I am excited to announce the release of the 2017 edition of our manual, specific to North Carolina law and practice, on the immigration consequences of a criminal conviction. We hope that this online manual, which can be viewed at no charge, will be a useful resource in understanding this challenging area of law.
It is especially important for criminal defense attorneys to understand this field in representing noncitizen clients. For years, national practice standards have recognized criminal defense counsel’s role in advising noncitizen defendants about the immigration consequences of a criminal conviction. Now such advice is constitutionally required by the U.S. Supreme Court’s landmark decision in Padilla v. Kentucky, 559 U.S. 356 (2010). See also State v. Nkiam, ___ N.C. App. ___, 778 S.E.2d 863 (2015) (recognizing requirements of Padilla), which I previously blogged about here. A failure to give competent advice to clients about the immigration consequences of a criminal conviction may constitute ineffective assistance of counsel.
Our goal has been to develop a clear, usable resource to assist attorneys in meeting their constitutional obligations. The manual explains, among other things, the different types of immigration status of noncitizens, the criminal grounds for removal (deportation) and other immigration consequences, and potential options for minimizing those consequences. In addition, the manual includes an extensive chart assessing the likelihood of removal based on conviction of commonly-charged North Carolina offenses.
There are several ways to find what you need in the manual:
Drop down menus. A navigation bar for the immigration manual and other manuals in the School’s Indigent Defense Manual Series appears at the top of the defender manuals website. To explore a specific manual, move your mouse to the navigation bar and a drop down menu with chapters will appear. Move your mouse to the right of a chapter name and sections appear (in manuals beginning in 2011, which have been separated into sections).
Searching. Use the “Indigent Defense Manuals Search” box for a text search of the entire series or for a specific manual.
Sections. The Section box to the right displays the sections in the chapter that you’re viewing. Click on the link to jump to another section.

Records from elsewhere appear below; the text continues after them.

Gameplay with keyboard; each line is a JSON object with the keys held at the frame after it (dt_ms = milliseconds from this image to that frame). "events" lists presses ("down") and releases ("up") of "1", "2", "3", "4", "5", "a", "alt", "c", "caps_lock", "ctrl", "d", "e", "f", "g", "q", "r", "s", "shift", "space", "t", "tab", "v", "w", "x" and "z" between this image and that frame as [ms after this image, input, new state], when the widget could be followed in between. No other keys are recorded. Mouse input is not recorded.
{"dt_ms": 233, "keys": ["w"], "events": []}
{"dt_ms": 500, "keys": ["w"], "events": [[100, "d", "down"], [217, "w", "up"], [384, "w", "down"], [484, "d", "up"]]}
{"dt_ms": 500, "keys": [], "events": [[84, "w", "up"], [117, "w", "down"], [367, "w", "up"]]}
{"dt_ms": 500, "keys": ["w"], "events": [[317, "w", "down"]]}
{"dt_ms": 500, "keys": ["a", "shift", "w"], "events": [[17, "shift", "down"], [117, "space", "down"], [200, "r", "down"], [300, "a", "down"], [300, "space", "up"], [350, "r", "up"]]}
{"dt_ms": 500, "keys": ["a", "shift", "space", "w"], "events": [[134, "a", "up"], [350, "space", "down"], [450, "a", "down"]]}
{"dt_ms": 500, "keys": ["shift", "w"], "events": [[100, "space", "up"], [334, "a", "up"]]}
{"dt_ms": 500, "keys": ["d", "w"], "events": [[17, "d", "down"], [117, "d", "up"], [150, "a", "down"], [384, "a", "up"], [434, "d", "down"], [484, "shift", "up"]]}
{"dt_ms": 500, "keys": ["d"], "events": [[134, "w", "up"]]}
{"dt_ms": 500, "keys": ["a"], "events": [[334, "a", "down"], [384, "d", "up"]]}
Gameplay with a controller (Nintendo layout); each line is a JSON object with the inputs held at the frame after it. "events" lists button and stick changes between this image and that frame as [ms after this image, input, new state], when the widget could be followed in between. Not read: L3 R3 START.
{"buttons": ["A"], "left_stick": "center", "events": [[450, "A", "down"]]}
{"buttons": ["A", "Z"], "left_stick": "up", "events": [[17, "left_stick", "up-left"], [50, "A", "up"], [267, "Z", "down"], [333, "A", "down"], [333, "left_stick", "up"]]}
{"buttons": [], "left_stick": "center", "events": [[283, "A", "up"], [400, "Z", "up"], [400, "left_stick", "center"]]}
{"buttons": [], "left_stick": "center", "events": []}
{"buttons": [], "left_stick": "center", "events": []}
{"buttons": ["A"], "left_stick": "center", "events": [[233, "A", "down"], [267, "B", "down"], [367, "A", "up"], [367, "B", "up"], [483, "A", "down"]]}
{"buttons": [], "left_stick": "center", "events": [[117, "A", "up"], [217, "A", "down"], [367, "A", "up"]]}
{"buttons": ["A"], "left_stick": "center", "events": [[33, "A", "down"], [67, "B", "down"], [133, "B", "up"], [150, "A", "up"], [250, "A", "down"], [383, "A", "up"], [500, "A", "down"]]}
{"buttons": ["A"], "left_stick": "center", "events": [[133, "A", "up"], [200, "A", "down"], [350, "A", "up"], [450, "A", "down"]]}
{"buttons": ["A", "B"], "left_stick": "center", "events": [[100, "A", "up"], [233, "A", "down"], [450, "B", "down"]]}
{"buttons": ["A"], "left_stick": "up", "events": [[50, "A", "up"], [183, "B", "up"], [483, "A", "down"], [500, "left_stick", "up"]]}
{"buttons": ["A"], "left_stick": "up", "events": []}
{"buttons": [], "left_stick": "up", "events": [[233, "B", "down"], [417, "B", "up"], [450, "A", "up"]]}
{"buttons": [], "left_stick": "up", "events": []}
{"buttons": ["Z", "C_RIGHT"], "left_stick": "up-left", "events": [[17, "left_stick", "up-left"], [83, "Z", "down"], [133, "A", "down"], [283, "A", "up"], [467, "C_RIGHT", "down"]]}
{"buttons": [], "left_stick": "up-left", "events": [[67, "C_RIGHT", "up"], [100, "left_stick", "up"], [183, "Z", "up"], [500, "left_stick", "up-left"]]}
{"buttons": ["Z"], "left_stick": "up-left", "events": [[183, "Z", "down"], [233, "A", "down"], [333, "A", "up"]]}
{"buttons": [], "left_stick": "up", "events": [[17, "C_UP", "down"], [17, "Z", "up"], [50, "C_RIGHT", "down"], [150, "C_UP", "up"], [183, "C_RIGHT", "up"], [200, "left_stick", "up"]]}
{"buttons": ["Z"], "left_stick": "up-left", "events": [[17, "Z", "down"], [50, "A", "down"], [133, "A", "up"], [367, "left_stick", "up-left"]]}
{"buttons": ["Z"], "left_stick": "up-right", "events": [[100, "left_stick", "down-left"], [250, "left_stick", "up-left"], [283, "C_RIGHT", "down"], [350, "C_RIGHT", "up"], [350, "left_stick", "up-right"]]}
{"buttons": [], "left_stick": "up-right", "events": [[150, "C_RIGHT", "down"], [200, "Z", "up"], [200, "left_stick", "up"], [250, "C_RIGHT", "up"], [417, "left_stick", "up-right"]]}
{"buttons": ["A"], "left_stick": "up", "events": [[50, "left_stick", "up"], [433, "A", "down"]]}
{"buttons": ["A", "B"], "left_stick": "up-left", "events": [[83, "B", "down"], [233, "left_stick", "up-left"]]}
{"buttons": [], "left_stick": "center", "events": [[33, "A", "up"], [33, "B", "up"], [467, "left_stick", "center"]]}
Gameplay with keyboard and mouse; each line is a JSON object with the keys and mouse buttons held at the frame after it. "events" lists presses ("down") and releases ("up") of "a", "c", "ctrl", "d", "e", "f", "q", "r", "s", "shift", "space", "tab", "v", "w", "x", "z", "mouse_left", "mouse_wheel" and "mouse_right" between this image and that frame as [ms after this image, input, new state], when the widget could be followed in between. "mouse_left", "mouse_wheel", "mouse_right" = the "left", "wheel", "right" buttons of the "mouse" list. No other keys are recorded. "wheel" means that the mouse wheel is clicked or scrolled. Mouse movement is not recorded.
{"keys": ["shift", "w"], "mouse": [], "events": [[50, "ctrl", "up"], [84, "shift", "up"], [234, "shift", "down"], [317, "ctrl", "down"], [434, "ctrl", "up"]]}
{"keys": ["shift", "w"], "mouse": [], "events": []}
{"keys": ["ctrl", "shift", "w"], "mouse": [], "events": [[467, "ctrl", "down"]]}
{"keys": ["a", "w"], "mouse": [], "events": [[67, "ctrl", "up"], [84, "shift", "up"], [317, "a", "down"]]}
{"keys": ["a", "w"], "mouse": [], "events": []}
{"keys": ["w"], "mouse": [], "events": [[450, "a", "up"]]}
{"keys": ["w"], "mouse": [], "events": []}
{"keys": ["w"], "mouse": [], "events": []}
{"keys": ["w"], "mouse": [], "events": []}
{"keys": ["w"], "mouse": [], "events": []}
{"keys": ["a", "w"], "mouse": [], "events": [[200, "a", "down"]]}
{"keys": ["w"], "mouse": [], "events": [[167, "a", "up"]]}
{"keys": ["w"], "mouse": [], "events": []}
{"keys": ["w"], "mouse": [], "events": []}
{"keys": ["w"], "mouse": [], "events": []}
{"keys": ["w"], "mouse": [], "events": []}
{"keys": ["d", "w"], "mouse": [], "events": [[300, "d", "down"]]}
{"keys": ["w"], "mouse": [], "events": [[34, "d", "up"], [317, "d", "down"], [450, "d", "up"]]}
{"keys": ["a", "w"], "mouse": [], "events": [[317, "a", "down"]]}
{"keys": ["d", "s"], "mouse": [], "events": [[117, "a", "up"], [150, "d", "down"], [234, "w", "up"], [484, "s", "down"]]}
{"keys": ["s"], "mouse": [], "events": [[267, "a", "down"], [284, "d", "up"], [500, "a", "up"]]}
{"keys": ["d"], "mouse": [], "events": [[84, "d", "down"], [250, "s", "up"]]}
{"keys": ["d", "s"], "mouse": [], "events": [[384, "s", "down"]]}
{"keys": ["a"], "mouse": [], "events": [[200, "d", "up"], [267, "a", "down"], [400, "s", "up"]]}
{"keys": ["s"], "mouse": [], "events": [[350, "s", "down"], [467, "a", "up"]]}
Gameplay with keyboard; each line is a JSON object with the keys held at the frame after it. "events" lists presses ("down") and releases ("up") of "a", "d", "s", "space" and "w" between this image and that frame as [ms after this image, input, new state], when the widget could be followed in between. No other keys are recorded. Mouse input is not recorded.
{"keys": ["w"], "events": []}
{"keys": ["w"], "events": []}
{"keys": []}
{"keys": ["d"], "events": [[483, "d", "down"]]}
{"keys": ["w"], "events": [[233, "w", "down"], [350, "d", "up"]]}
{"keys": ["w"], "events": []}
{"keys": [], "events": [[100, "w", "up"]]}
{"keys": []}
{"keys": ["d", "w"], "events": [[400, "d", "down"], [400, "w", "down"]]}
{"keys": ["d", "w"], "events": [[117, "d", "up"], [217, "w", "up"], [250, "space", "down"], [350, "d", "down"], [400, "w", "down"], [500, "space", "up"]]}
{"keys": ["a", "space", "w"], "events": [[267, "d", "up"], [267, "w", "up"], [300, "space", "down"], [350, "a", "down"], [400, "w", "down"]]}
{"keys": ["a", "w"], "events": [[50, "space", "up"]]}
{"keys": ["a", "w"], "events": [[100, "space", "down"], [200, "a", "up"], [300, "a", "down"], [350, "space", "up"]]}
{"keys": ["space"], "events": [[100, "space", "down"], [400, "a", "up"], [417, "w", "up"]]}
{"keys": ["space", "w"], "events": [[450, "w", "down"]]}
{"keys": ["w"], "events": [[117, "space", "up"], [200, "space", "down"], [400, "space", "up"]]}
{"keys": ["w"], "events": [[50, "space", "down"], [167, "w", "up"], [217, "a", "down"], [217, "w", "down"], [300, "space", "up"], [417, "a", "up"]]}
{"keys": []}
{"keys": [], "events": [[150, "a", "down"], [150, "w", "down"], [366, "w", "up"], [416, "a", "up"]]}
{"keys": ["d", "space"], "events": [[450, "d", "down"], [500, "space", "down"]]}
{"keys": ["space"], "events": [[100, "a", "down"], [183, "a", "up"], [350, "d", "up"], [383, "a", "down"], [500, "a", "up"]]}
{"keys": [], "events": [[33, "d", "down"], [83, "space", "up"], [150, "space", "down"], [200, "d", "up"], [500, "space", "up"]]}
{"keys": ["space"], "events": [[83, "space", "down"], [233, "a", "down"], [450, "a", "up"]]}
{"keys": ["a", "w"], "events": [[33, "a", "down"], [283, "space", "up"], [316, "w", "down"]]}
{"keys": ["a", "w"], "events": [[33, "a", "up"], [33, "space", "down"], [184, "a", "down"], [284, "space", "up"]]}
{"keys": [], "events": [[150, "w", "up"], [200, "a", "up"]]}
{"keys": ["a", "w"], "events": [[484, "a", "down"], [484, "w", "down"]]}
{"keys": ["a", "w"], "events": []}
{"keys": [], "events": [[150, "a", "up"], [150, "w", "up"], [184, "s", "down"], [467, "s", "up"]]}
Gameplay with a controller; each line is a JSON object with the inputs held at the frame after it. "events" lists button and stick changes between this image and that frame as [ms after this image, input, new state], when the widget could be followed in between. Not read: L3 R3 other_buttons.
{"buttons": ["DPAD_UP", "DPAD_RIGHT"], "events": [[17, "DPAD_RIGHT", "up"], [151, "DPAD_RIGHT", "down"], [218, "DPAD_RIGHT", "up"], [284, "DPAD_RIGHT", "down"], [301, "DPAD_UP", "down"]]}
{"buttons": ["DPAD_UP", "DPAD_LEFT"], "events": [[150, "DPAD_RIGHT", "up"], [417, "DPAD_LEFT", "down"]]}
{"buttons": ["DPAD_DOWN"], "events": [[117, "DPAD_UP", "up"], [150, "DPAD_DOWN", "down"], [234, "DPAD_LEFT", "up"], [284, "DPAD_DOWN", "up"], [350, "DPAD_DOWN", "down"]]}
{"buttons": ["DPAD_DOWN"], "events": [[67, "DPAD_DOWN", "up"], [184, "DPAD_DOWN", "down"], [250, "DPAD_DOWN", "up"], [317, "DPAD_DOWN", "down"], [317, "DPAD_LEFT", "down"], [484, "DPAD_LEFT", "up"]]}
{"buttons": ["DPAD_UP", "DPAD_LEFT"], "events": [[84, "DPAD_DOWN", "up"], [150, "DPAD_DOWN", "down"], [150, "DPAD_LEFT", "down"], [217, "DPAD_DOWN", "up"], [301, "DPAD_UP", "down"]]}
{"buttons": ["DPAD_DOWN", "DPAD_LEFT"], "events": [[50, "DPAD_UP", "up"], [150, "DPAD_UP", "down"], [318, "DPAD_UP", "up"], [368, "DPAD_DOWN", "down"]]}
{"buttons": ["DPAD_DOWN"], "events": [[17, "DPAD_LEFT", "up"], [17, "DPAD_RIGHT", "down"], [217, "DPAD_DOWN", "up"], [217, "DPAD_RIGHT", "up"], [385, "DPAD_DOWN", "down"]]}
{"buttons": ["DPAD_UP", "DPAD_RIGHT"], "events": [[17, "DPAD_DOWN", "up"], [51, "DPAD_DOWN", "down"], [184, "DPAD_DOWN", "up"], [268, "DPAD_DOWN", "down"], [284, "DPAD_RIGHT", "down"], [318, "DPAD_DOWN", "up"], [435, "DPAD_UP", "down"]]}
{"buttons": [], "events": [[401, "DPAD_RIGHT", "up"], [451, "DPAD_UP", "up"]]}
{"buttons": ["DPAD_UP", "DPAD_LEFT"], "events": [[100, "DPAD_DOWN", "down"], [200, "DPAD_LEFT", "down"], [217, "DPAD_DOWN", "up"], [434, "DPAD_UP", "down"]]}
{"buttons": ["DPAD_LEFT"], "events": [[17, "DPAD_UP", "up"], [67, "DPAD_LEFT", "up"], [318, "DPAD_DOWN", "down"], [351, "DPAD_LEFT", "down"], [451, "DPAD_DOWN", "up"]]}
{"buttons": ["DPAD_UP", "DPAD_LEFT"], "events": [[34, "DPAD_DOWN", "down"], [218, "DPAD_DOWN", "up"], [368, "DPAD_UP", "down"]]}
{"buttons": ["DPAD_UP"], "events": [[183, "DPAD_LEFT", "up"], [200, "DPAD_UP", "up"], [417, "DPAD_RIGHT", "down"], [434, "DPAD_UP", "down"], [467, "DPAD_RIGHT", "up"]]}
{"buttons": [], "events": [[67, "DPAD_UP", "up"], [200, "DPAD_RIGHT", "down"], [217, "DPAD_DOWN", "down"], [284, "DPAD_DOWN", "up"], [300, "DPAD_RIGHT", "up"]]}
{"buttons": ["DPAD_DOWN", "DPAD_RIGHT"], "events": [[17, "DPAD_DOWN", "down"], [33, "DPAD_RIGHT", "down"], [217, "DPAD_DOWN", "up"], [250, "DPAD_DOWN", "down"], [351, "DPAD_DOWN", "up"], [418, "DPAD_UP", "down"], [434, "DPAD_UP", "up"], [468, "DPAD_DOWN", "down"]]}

Related content. When you’re viewing a section of a manual, the Related Content box to the right displays links to related chapters and sections.
The Indigent Defense Manual series is designed for online use; however, you may download and print portions for your personal use. The manuals will also be available soon for purchase as soft-bound books (rather than in three-ring binders, which we previously used). If you’d like to be notified when the immigration manual is available for purchase, click here.
I have the happy duty of writing this blog, but the credit for this achievement really belongs to Sejal Zota, the principal author of both this edition and the first edition of the manual. Formerly an immigration law specialist at the School of Government, she is the Legal Director of the National Immigration Project of the National Lawyers Guild and, fortunately for us, still resides nearby in Durham. The Office of Indigent Defense Services and the School of Government also deserve recognition for their support of this manual. Their collaboration on this and other education projects has enhanced the resources available to indigent defenders.